Desde el concejo municipal se le podría estar abriendo la puerta a la cabalgatas, pero con reglas
La posibilidad de retomar estas actividades está relacionada con el cumplimiento de las recomendaciones surgidas de una Acción Popular que durante años impidió su realización. Entre los aspectos pendientes estaba la necesidad de socializar y verificar las condiciones para garantizar que una cabalgata pueda desarrollarse sin poner en riesgo a los animales ni a las personas.
Ese proceso tuvo un nuevo capítulo este martes, cuando en horas de la tarde se realizó una socialización en el CAM de La Pola, escenario en el que fueron revisadas las condiciones que tendría el proyecto que deberá ser presentado ante el Concejo de Ibagué una vez se reinstalen las sesiones extraordinarias.
Una cabalgata digna empieza por los caballos
Más allá de permitir o no el regreso de las cabalgatas, el debate debería concentrarse en cómo hacerlas dignas. Un caballo no puede ser entendido como parte del espectáculo, sino como un ser sintiente cuyo bienestar debe determinar las condiciones del recorrido.
La propuesta contempla controles frente al maltrato, restricciones al uso de fustas, látigos, rejos, perreros, zurriagos, espuelas de castigo y cualquier otro elemento que pueda causarle daño o sufrimiento al animal. También se plantea que un equino con signos de deshidratación, problemas de herraje u otra condición que comprometa su bienestar pueda ser retirado para recibir atención veterinaria.
Esto resulta fundamental, porque la protección no puede comenzar cuando aparece una emergencia. Antes de salir al recorrido debería existir una verificación seria de las condiciones físicas de los animales, su hidratación, estado de salud, herraje y capacidad para soportar la actividad.

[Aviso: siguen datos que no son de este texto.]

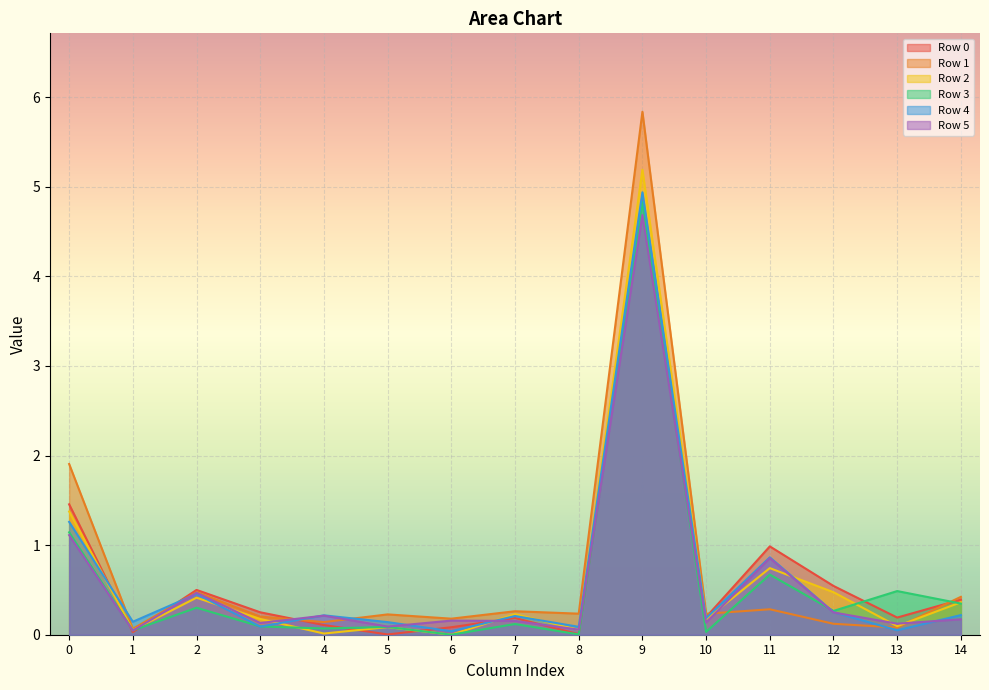

Which has a higher value, 14 or 1?

14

También deben existir puntos y mecanismos de atención durante el evento y condiciones adecuadas para su llegada, embarque y desembarque.
También hay que proteger al jinete y al público
Una cabalgata segura tampoco puede depender únicamente del comportamiento de quienes participan. El consumo de bebidas alcohólicas durante el recorrido quedaría prohibido y una persona que participe bajo sus efectos podría ser retirada preventivamente, una medida que protege tanto al jinete como al caballo y a quienes estén alrededor.
La propuesta también plantea restricciones para el porte de armas, botellas de vidrio, pólvora y otros elementos que puedan generar accidentes, estrés o alteraciones en los animales. Cada equino deberá llevar únicamente a su jinete y no podrá ser sometido a carreras o estampidas.
El recorrido, además, tendría que estar verdaderamente controlado, evitando el ingreso de vehículos o peatones que no hagan parte de la operación de apoyo. La organización del espacio es clave para reducir cruces inesperados, aglomeraciones y situaciones que puedan provocar que un caballo se asuste o pierda el control.
El regreso solo tiene sentido si hay controles reales
La discusión no debería quedarse en si Ibagué vuelve a tener cabalgatas, sino en si la ciudad está preparada para hacerlas de una manera diferente. Si regresan, tendrán que hacerlo bajo reglas claras, vigilancia efectiva y capacidad de reacción frente a cualquier situación que comprometa la vida o el bienestar de un animal o una persona.
La posibilidad de que adolescentes participen también tendría condiciones especiales de seguridad y acompañamiento, mientras que el principio general sería evitar la exposición de menores a los riesgos propios de este tipo de actividad.
Después de cuatro años, el reto no es simplemente recuperar una tradición. Es demostrar que una cabalgata puede ser una actividad organizada, segura y respetuosa, en la que el disfrute de los jinetes y espectadores no esté por encima del bienestar de los caballos. Porque si algún día regresan las cabalgatas a Ibagué, deberían regresar con una diferencia fundamental: que ningún caballo tenga que pagar el precio de la celebración.